◆ EXERCISE DESCRIPTION ◆
Range to repeat from the listing below: the line containing "Rendered at 1500 by 844 pixels." down to the line containing "Identify the document", both included. Copy it exactly, pictures excluded, and add nothing else.

◆ RECORDS PROVIDED ◆
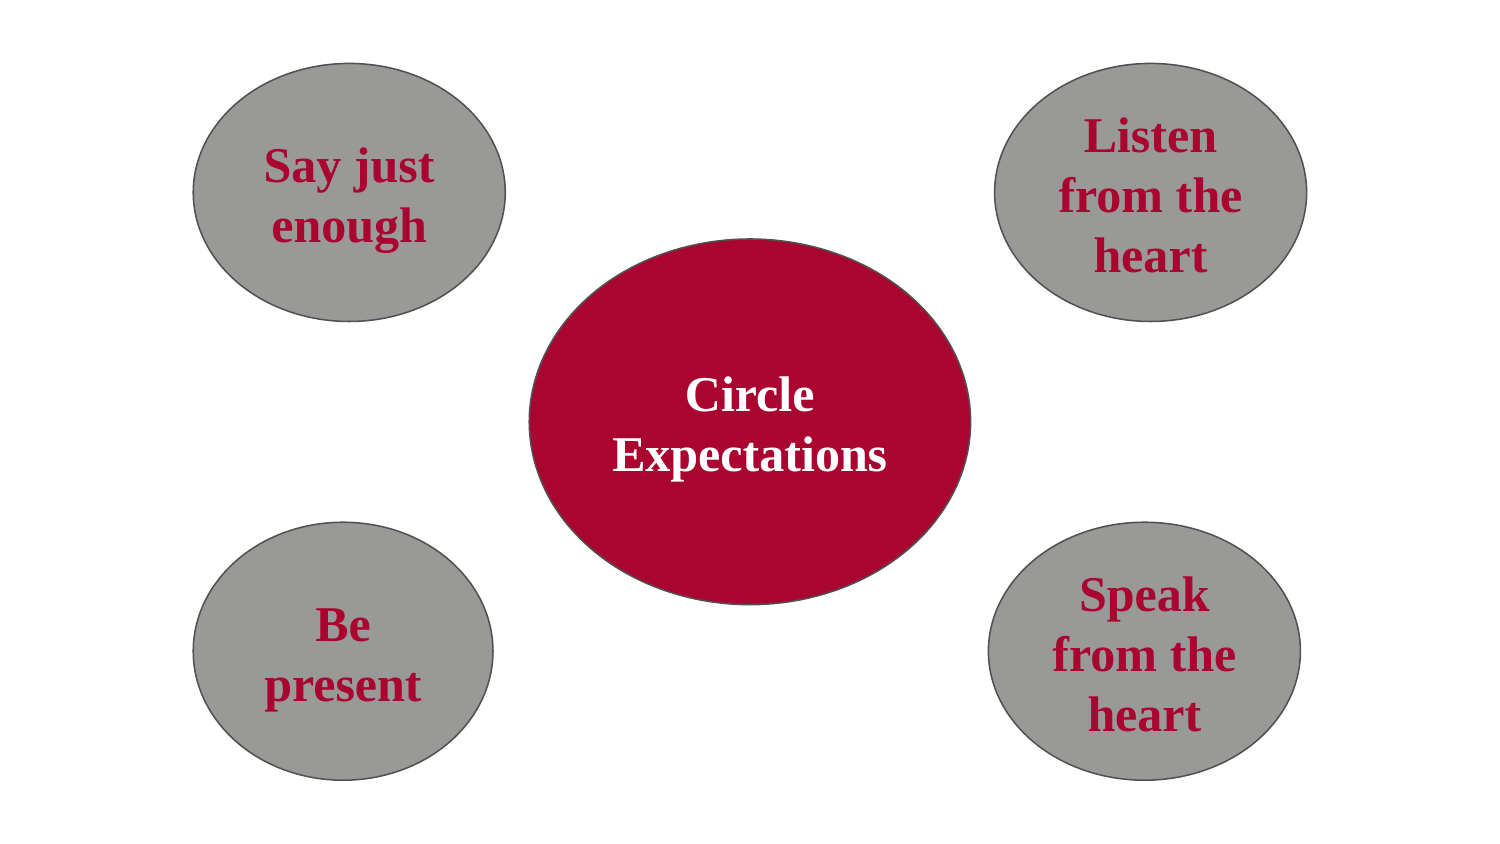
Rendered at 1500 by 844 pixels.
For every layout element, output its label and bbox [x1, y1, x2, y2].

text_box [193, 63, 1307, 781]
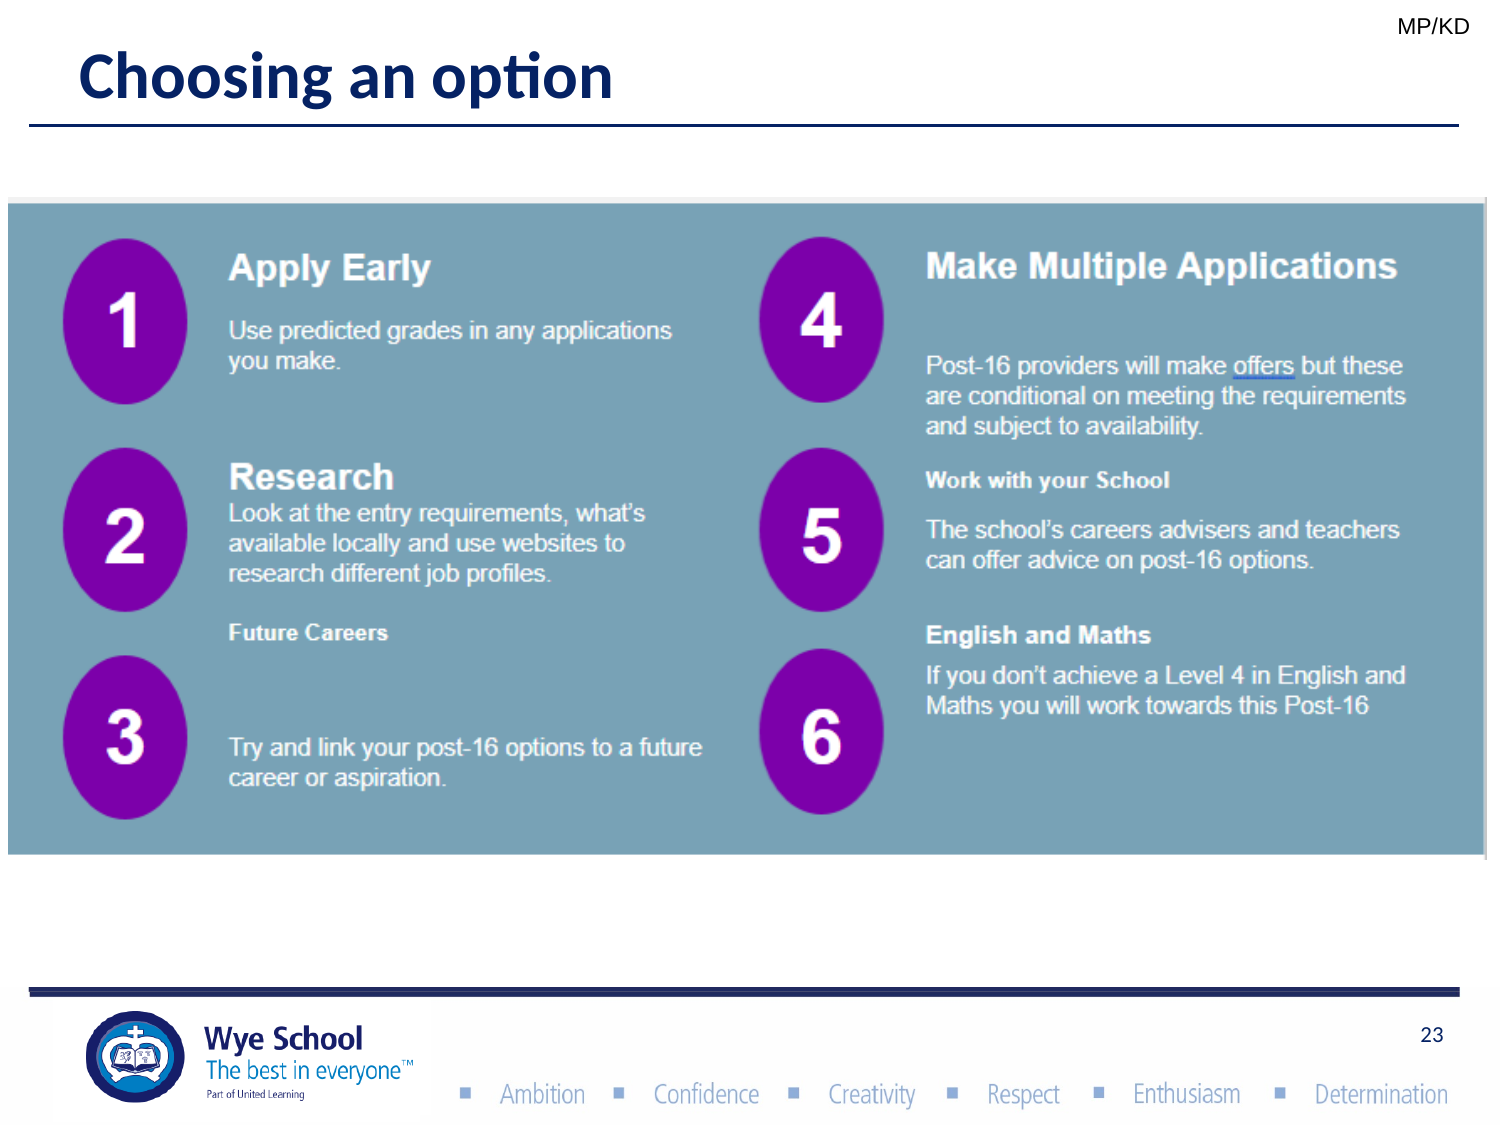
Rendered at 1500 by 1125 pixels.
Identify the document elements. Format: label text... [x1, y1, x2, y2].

--

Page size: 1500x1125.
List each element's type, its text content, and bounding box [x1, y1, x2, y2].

◆ OUTPUT OF THE EXERCISE ◆
Rendered at 1500 by 844 pixels.
For every layout element, output its label and bbox [x1, y1, x2, y2].

text_box [193, 63, 1307, 781]
Rendered at 1500 by 1125 pixels.
Identify the document elements. Format: label text... [x1, y1, x2, y2].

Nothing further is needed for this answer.